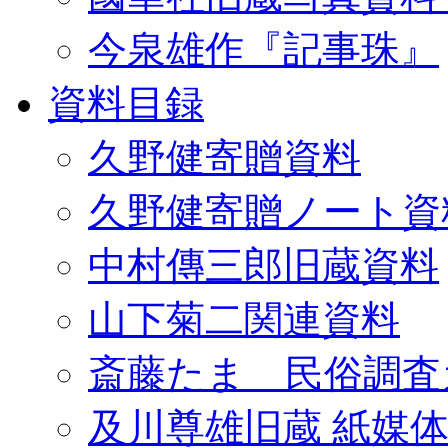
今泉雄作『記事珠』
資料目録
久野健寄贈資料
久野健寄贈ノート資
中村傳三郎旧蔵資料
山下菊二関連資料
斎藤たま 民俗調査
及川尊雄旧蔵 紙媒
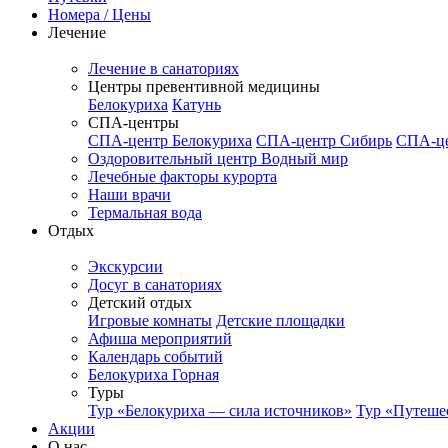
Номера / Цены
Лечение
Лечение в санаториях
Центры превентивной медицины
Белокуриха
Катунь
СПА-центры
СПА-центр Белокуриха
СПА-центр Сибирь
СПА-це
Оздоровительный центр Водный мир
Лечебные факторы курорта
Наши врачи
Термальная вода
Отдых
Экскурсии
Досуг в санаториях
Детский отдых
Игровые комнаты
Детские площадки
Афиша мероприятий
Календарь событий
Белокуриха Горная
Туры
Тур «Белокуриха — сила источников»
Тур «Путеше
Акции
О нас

--

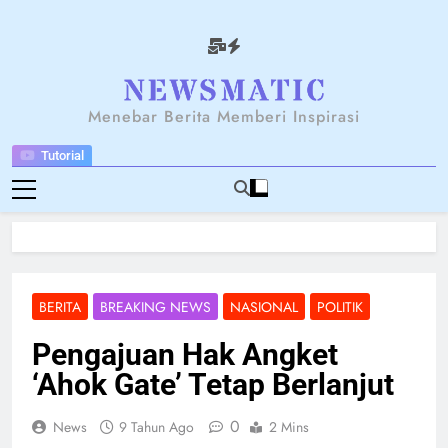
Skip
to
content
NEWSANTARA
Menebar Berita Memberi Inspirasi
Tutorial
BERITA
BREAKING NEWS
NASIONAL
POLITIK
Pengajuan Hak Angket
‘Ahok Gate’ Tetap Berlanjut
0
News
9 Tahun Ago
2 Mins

PROBLEM TO WORK ON: Return each line of the records above that contains the string "Белокуриха", treating uppercase and lowercase letters as distinct.

RESPONSE TO THIS EXERCISE:
Белокуриха
СПА-центр Белокуриха
Белокуриха Горная
Тур «Белокуриха — сила источников»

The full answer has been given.